Im Februar 2012 etwa empfingen das geistige Oberhaupt des Iran, Ayatollah Ali Khamenei und der damalige Staatspräsident Mahmoud Ahmadinedschad Hanija bei einem seiner ersten großen Auftritte in Teheran mit einem überbordenden Protokoll.

Hamas-interner Machtkampf

Hanija geriet im internen Machtkampf mit Jihia al-Sinwar, dem späteren Hauptverantwortlichen für das durch die Hamas verübte Massaker vom 7. Oktober 2023, ins Hintertreffen. Er verließ 2017 den Gazastreifen, um als neuer Chef des sogenannten Politbüros der Hamas nach Doha zu wechseln.

Das katarische Herrscherhaus, seit längerer Zeit bereits finanzieller Förderer des von der Hamas kontrollierten Gazastreifens, hatte sich zuvor bei den USA sowie Israel erkundigt, ob es Hanija aufnehmen sollte.

In seiner Feindschaft gegenüber Israel passte zwischen Hanija und al-Sinwar kein Blatt. Den Terrorüberfall vom 7. Oktober pries der im Exil lebende Hamas-Politbürochef als "Öffnung der Tür für die Gründung eines palästinensischen Staates". Der verheerende Angriff habe "die palästinensische Frage auf eine noch nie da gewesene Ebene gehoben".

Auf die eigene Bevölkerung, die in den von der Hamas ausgelösten Kriegen von 2008 bis 2009, 2012, 2014 und 2021 schon gelitten hatte, nahm Hanija auch nach dem Oktober 2023 nicht die geringste Rücksicht.
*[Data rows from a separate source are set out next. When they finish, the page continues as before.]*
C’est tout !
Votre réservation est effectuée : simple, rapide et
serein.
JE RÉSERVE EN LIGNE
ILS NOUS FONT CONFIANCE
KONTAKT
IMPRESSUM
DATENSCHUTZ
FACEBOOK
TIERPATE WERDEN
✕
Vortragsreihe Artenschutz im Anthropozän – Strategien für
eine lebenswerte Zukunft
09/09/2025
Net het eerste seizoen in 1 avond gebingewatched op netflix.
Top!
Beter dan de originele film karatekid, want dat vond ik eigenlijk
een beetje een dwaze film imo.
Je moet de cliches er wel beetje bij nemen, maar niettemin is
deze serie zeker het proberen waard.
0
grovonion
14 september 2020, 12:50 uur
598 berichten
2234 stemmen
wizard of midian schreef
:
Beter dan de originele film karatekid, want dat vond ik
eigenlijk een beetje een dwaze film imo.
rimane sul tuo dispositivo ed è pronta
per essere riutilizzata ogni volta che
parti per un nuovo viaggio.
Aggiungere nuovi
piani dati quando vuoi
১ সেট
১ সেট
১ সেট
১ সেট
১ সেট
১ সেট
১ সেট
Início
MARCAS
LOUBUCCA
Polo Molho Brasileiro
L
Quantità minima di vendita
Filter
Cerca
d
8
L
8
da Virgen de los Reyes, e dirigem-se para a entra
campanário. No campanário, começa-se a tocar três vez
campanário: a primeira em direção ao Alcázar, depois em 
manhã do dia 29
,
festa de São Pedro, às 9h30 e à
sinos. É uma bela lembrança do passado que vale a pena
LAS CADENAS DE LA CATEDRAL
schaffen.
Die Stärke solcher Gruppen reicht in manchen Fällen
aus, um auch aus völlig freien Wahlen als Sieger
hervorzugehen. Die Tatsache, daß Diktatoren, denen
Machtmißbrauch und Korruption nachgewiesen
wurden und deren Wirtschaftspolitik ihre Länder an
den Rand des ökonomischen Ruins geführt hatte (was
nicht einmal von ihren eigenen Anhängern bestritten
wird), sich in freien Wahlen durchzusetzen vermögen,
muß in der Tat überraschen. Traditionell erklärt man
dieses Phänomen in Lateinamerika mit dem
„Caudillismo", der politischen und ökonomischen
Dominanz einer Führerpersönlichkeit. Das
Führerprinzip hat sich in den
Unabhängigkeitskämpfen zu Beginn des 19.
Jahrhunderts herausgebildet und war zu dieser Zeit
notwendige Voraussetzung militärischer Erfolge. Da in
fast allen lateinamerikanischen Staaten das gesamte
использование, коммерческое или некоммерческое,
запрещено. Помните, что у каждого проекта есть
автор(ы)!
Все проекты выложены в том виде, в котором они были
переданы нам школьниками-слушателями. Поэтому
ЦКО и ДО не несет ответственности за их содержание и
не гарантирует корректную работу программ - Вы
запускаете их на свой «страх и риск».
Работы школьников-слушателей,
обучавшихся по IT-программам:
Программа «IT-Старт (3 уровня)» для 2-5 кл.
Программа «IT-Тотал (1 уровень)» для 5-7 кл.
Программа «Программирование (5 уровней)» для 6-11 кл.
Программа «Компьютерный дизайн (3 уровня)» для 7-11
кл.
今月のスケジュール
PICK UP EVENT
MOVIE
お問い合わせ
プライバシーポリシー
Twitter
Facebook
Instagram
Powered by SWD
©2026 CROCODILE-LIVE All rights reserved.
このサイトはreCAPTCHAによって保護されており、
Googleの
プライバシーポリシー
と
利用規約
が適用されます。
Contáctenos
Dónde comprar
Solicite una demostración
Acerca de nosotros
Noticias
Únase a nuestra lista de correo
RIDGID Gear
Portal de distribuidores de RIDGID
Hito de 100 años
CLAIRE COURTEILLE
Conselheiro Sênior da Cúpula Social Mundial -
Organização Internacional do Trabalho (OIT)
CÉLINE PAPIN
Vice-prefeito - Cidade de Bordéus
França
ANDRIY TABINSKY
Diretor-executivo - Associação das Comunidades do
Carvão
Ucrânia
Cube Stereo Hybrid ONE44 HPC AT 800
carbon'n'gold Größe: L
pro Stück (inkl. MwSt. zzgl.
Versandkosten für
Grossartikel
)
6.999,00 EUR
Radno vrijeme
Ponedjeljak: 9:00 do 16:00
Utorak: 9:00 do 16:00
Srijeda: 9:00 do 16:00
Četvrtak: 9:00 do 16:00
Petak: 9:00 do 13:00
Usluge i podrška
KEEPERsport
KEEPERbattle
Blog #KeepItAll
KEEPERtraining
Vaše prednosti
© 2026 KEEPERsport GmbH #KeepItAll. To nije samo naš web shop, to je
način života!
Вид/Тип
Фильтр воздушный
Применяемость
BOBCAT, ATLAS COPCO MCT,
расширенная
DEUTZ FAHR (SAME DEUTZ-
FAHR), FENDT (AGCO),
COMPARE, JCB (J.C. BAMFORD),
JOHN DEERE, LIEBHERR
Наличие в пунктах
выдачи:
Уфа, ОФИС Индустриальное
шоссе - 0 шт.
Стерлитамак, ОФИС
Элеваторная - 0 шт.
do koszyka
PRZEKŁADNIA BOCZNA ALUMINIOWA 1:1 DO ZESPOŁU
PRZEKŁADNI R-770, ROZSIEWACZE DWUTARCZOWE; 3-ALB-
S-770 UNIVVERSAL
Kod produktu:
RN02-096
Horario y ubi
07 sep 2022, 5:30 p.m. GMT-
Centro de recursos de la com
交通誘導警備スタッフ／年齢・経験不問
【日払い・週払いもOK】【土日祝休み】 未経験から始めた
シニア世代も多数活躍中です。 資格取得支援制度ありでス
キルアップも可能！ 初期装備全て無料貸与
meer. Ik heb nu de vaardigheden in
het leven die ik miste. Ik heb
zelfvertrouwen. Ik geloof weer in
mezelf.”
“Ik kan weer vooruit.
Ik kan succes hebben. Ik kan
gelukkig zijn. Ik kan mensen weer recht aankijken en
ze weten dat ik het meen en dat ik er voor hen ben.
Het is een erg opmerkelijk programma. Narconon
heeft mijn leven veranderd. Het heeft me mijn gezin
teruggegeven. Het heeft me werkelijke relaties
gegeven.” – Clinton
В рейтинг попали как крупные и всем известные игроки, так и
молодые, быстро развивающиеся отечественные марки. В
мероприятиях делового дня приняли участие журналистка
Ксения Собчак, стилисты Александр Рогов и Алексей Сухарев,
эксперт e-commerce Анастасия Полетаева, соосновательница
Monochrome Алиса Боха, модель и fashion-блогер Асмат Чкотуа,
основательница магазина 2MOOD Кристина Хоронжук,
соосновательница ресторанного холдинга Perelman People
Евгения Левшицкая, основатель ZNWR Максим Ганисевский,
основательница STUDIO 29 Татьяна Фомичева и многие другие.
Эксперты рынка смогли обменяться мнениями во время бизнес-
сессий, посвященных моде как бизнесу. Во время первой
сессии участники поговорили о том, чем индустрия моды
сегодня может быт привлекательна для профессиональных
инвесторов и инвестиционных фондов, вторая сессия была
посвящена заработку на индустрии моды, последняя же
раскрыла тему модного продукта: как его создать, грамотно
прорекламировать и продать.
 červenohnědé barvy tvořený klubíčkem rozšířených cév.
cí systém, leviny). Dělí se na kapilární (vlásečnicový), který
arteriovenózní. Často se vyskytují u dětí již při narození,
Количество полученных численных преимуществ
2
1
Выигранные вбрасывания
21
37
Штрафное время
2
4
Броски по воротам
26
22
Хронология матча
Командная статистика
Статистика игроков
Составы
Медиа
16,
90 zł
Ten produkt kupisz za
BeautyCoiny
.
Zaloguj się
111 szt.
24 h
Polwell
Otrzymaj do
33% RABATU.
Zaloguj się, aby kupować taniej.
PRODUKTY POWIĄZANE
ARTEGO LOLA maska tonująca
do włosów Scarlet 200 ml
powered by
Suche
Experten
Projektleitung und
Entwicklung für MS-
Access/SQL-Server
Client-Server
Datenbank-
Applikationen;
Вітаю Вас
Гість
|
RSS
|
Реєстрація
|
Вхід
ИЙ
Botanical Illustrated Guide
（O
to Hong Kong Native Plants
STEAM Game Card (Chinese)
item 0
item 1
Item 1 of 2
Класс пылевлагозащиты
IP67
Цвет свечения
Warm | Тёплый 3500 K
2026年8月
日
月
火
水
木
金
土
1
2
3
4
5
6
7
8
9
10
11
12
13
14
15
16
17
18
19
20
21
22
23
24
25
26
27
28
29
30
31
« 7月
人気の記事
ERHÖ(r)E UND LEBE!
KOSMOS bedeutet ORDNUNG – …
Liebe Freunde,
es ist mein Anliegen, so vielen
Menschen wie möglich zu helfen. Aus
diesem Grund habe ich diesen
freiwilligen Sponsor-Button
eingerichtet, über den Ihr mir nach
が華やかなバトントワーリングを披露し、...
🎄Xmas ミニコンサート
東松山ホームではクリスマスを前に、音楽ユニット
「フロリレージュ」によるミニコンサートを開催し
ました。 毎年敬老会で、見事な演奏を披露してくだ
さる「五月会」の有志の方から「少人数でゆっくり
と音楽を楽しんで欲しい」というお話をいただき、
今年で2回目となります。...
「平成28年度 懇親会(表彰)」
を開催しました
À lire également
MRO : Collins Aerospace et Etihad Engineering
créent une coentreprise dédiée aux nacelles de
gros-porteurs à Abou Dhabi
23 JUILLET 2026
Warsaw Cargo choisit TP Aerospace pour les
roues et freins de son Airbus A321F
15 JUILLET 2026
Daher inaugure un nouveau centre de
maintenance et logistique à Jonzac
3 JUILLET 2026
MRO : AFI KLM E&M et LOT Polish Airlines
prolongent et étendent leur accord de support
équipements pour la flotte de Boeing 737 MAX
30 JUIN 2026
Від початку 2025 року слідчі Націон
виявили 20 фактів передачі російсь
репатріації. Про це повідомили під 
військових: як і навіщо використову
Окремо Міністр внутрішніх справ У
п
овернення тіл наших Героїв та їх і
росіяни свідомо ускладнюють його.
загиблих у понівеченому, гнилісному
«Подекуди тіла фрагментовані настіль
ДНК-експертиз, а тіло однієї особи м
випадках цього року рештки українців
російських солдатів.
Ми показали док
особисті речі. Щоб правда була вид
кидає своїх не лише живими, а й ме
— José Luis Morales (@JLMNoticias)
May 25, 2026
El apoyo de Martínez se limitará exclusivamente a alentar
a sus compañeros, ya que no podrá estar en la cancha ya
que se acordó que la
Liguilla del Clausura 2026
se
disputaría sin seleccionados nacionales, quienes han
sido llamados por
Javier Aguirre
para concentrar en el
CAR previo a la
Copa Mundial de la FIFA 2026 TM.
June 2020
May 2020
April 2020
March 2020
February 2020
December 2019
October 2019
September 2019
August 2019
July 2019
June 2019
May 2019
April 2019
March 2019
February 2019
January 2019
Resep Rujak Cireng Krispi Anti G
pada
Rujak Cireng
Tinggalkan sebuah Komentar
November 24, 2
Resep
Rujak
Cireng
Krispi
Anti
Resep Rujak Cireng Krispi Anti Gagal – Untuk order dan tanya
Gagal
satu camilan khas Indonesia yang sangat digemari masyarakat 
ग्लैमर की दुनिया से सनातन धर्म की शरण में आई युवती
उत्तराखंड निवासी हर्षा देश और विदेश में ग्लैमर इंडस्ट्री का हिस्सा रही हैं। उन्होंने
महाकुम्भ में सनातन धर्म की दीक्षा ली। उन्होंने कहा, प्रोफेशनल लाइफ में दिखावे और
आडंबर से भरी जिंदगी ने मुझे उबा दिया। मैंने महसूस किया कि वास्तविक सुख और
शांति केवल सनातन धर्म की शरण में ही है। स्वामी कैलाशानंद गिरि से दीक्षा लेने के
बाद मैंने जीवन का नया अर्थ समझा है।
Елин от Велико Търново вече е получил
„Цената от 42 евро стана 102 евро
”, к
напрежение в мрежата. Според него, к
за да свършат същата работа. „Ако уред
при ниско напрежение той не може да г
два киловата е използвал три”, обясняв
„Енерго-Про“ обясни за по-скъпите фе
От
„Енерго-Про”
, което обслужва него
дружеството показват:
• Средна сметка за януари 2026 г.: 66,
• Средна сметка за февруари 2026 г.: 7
Gefördert vom Hamas-Gründer

Ismail Hanija war ein Sohn einer Flüchtlingsfamilie aus dem Dorf Al Jura bei Ashkelon. Während des Studiums in den 1980er-Jahren an der Islamischen Universität in Gaza-Stadt begann er, politisch aktiv zu werden. Er wurde von israelischen Sicherheitskräften damals, während der Ersten Intifada, dem ersten Palästinenser-Aufstand Ende der 1980er-Jahre, mehrfach verhaftet.

Der breitschultrige, große Mann schloss sich der kurz zuvor gegründeten Hamas an. 1992 wurde er von Israel in den Libanon deportiert. Dort nahm ihn der Hamas-Gründer Scheich Ahmed Yassin unter seine Fittiche. Yassin, der aus demselben Dorf wie Hanijas Eltern stammte, blieb dessen Förderer.

Nachdem Yassin bei einem Luftangriff der israelischen Streitkräfte 2004 getötet worden war, stieg der damals 42-jährige Hanija in der Hierarchie der Hamas nach ganz oben.